Jetzt kam es darauf an, klar zu denken, sich zu vergewissern, dass sie wach war, um dann eine glaubhafte Erklärung für diesen bizarren Anblick zu finden.
    Gestern Abend, kurz bevor sie auf dem Sessel eingeschlafen war, hatte Sveinn ihr erzählt, er sei Puppenmacher, aber sie hatte nicht richtig zugehört und sich vielleicht irgendwas Romantisches vorgestellt. Geschnitzte Marionetten mit märchenhafter Anmut in den hölzernen Gesichtszügen oder blasse Porzellanpuppen in cremefarbenen Seidenkleidern. Etwas weniger Romantisches als dies war jedoch kaum denkbar.

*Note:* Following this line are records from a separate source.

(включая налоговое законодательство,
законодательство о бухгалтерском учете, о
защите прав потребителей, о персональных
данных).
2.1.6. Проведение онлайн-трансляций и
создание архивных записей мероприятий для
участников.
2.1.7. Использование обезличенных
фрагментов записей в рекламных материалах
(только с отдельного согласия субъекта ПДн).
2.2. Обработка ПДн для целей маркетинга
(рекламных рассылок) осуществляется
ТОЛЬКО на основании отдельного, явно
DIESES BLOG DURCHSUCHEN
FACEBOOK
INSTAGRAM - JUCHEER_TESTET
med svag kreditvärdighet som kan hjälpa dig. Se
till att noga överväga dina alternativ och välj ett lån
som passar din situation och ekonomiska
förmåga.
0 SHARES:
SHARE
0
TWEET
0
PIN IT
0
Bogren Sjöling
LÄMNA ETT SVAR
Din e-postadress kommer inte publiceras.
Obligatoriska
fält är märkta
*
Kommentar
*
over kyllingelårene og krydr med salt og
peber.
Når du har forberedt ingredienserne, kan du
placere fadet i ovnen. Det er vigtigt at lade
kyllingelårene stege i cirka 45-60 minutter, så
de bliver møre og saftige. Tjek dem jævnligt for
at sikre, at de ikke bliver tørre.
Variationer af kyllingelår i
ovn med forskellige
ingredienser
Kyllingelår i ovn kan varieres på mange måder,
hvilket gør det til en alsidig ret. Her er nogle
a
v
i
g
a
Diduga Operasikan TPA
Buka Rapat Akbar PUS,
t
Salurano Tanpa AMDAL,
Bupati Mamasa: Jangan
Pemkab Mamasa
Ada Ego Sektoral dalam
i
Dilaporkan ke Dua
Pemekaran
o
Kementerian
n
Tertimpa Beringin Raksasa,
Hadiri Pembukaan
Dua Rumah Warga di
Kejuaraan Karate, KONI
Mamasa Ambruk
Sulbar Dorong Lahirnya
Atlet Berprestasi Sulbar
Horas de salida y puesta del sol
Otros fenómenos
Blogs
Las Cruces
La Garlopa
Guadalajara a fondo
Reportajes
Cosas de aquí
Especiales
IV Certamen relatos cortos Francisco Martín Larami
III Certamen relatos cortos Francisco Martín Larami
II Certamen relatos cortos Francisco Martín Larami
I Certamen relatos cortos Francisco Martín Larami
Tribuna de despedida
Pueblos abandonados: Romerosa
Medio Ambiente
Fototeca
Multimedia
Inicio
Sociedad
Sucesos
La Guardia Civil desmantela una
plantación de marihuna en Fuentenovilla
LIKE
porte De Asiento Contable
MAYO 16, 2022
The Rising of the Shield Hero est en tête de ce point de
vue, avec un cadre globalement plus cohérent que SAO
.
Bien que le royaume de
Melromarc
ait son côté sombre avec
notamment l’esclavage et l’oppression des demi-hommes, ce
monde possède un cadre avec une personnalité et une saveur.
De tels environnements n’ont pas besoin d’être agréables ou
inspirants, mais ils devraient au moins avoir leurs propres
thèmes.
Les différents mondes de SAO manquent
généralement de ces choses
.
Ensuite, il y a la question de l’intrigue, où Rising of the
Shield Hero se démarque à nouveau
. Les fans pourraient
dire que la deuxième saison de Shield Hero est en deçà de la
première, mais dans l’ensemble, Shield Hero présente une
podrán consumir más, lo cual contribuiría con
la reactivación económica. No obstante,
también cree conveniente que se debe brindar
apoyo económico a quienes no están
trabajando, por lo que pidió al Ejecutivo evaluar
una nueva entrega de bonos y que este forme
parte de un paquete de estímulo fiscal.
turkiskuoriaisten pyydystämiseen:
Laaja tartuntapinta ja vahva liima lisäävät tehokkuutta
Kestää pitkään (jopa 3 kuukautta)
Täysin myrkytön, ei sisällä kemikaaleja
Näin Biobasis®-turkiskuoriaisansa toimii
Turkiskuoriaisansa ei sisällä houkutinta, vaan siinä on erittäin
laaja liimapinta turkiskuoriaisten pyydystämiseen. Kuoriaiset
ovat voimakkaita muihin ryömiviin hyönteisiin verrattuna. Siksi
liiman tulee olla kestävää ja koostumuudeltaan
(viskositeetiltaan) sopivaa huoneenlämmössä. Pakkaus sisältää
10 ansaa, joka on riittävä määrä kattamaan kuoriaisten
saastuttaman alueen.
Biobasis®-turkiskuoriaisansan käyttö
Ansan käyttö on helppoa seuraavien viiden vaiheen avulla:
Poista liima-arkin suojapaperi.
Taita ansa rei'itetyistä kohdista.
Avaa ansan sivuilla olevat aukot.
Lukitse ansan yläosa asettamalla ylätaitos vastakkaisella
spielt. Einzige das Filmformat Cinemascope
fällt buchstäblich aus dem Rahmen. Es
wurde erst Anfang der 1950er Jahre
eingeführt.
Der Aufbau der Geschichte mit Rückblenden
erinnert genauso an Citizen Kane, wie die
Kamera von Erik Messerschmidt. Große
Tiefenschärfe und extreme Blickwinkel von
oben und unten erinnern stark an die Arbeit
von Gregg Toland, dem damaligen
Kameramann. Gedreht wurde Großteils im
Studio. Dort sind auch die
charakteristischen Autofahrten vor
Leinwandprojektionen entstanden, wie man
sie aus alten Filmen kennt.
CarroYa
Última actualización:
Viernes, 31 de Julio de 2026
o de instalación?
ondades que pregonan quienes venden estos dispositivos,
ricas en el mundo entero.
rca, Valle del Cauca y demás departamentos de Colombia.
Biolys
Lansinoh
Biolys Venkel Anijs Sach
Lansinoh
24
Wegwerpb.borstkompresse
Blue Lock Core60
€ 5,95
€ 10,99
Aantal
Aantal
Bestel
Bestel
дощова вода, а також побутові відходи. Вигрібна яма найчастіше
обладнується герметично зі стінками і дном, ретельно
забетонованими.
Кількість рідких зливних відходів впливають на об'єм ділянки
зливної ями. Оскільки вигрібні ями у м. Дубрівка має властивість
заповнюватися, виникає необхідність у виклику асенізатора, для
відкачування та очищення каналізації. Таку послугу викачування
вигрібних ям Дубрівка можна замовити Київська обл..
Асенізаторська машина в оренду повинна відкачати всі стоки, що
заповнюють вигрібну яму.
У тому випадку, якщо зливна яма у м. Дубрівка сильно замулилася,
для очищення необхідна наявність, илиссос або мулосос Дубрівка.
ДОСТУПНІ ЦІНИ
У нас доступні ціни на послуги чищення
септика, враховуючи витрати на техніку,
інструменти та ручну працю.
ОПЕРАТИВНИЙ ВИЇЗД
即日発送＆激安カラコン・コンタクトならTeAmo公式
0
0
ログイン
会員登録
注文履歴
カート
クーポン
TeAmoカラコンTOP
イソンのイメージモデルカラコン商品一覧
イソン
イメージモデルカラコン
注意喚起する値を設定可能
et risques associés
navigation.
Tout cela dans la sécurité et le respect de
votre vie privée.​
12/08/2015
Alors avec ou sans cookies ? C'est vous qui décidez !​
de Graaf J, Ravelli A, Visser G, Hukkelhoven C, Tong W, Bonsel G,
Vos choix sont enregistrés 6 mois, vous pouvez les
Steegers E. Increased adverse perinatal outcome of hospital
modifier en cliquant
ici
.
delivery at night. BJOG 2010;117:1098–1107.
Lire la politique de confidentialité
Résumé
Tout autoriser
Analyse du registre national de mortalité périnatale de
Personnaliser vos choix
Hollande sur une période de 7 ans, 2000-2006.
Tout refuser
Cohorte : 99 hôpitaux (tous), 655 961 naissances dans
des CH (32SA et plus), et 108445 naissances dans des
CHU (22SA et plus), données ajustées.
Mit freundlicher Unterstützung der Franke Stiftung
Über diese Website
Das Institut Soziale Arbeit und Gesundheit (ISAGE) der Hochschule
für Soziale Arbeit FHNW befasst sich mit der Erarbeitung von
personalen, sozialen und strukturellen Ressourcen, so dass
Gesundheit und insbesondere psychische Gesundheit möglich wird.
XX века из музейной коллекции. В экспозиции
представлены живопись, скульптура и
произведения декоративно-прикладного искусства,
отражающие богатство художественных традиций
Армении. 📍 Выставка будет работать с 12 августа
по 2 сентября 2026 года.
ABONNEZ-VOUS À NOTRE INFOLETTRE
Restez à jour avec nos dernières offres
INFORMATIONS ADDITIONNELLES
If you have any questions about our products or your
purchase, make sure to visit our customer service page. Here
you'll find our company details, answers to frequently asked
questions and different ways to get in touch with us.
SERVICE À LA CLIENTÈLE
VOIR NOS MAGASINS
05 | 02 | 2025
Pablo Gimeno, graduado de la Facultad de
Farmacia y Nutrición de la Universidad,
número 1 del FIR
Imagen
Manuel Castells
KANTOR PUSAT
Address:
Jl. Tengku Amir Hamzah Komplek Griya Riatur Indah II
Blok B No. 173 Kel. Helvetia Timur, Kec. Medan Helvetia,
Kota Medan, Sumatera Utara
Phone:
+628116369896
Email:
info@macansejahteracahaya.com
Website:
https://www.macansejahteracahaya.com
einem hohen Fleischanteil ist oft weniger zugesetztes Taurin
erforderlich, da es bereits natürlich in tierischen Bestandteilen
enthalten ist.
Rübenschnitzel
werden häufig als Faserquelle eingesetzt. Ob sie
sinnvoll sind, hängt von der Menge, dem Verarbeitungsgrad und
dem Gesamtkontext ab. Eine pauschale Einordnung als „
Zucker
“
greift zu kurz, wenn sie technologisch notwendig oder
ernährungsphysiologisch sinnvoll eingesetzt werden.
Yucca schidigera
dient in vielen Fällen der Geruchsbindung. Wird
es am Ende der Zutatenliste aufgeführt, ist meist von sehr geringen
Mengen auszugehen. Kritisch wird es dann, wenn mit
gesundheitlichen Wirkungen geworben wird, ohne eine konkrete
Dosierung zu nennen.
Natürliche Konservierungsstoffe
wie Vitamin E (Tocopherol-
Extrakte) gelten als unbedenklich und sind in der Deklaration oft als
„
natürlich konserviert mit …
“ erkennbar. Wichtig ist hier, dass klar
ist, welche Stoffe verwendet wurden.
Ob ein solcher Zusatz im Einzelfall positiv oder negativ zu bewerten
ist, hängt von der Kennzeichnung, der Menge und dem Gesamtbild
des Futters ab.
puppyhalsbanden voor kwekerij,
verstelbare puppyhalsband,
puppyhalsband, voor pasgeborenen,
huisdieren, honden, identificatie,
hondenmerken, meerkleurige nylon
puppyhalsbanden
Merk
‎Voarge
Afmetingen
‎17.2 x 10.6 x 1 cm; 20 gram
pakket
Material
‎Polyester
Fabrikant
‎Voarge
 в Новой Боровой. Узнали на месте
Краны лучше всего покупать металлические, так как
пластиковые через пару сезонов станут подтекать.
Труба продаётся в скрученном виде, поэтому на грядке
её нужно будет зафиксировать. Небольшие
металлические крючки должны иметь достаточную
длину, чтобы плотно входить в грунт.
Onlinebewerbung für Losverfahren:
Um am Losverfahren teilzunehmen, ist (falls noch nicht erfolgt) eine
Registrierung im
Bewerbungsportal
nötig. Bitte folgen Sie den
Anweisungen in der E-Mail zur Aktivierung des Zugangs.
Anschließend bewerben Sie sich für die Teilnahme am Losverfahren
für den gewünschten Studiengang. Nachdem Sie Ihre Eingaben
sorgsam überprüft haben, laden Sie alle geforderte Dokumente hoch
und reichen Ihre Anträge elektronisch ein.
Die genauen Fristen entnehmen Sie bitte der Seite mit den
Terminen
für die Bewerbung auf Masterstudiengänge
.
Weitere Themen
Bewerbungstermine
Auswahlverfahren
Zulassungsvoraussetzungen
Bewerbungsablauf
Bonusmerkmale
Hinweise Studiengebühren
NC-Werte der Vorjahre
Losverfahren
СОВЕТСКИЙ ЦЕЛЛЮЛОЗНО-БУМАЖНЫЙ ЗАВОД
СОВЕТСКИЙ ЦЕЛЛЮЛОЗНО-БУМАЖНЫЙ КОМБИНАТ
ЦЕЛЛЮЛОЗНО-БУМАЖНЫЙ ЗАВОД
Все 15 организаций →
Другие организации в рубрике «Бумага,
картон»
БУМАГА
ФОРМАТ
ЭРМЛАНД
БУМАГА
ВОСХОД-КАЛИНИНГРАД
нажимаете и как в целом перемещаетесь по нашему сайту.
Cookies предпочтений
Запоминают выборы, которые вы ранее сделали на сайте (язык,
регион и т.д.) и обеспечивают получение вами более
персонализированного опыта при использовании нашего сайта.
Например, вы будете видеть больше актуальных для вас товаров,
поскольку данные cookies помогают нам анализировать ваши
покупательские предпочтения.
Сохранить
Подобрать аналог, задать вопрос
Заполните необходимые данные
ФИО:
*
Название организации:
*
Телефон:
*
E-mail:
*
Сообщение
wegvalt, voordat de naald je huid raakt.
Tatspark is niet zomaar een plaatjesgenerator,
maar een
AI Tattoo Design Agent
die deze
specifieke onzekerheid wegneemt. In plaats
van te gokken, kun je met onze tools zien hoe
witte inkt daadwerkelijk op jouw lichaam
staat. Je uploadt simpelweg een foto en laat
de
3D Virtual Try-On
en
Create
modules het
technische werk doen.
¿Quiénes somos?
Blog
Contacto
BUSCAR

    Ein langes, erleichtertes Seufzen befreite Lóa von den letzten Resten der Angst und schärfte ihre Wahrnehmung. Die Haut der Puppen war aus Silikon – daher der Geruch. Sie hatte den sauren Essiggeruch des trocknenden Silikons schon vorher wahrgenommen und hätte die Puppen gerne genauer betrachtet, überprüft, ob ihre Oberfläche der menschlichen Haut so ähnlich war, wie sie schien.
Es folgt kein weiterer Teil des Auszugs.